Document extract:
Organic semiconductors are low cost materials for organic electronic devices, such as organic field-effect transistors (OFETs), which utilise small molecules^1–3 or polymers^4–6 to achieve high charge carrier mobilities in excess of 40 cm² V⁻¹ s⁻¹.⁷ However, attempts have been made to improve the charge carrier mobility of OFETs by providing more effective pathways for charge transport by using materials such as graphene,^8,9 which acts as an electrically conducting bridge between domains in composites comprising of mainly P3HT. This led to an increased mobility with increase in the composition of graphene, showing highly stable transfer characteristics, a highest hole mobility of 1.82 cm² V⁻¹ s⁻¹ and a moderately high I_ON/I_OFF ratio of 10⁴.⁹ Similarly, carbon nanotubes (CNTs)^10–12 have been used in OFETs and have produced a 60-fold increase in the effective mobility of the starting semiconducting material with a minor decrease of the I_ON/I_OFF current ratio.¹² In a separate study, the addition of CNTs at a concentration of up to 10 wt%, led to a 10-fold improvement in field-effect mobility in P3HT OFETs.¹¹ The use of inorganic nanomaterials in OFET devices is under-explored and yet there is a vast array of such materials with broadly varying properties to choose from. Kesterites such as Cu₂ZnSnS₄ (CZTS) have attracted considerable recent interest^13–17 because they are composed of elements that are earth abundant, of low toxicity and hence relatively environmentally benign. In addition to their good absorption characteristics, such as broad absorption spectra and tunable band gaps, kesterite nanoparticles exhibit good charge transport and have been used in devices such as FETs with good performance.^15,18 These materials are therefore exciting potential additives for improving the transistor characteristics of organic semiconductors in OFETs, as well as in organic solar cells and organic layers (hole and electron transport layers) of perovskite solar cells.

Study material:
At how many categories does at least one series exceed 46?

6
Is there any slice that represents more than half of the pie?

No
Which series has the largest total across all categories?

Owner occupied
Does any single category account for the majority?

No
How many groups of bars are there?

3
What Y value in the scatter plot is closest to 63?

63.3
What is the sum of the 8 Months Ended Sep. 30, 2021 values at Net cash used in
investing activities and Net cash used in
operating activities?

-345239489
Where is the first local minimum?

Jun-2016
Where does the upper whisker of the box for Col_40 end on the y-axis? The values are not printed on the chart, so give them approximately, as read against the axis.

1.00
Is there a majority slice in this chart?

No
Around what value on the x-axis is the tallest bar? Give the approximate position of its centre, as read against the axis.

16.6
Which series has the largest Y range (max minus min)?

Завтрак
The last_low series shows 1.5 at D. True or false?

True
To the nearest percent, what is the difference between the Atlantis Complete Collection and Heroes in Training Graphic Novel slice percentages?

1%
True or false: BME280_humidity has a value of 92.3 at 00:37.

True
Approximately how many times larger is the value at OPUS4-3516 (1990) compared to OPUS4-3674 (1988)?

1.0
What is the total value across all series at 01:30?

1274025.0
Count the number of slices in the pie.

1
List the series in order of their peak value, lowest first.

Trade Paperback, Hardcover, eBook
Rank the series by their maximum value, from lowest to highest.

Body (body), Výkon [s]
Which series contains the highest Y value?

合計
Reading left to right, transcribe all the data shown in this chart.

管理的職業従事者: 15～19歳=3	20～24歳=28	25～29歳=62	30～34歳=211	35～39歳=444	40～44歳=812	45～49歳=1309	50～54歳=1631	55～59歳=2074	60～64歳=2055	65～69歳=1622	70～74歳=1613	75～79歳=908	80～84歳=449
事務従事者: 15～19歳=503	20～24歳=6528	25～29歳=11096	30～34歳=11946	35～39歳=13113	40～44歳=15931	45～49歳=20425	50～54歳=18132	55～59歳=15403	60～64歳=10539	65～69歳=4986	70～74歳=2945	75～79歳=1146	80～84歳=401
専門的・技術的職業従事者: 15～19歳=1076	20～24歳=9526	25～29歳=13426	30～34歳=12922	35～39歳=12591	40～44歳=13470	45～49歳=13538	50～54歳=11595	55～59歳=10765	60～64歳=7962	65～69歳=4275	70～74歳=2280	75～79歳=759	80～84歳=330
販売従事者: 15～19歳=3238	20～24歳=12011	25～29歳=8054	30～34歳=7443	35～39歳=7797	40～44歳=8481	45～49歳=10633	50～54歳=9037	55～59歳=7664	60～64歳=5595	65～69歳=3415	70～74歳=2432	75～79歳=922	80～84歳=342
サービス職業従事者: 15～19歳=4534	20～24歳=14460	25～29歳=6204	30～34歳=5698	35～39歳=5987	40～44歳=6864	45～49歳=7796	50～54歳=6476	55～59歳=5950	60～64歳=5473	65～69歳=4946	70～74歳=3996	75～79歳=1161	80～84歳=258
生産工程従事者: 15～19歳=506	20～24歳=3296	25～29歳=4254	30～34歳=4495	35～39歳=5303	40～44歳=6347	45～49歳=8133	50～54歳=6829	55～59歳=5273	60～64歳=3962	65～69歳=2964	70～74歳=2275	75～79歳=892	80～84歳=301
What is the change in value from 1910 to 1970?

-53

Tasks for this exercise:
**1)** Answer these questions about the excerpt on OFET additives.
(a) What highest hole mobility was reached with graphene?
(b) What did adding up to 10 wt% CNTs do for field-effect mobility in P3HT OFETs?
(c) What I_ON/I_OFF ratio is given for the graphene devices?
**2)** Sum up the excerpt on OFET additives in two sentences.
**3)** Using the excerpt on OFET additives, explain in one or two sentences why adding graphene raised the mobility of composites made mainly of P3HT.

Results of the exercise:
**1)**
(a) 1.82 cm² V⁻¹ s⁻¹
(b) It improved field-effect mobility 10-fold.
(c) 10⁴, described as moderately high.

**2)** Graphene and carbon nanotubes have been added to organic semiconductors in OFETs to give better paths for charge transport, raising charge carrier mobility. Inorganic nanomaterials such as kesterites like CZTS are under-explored in OFETs but are promising additives, since they are made of earth-abundant, low-toxicity elements and show good charge transport.

**3)** Graphene acts as an electrically conducting bridge between domains in the composite, giving more effective pathways for charge transport. As a result, mobility went up as the share of graphene went up.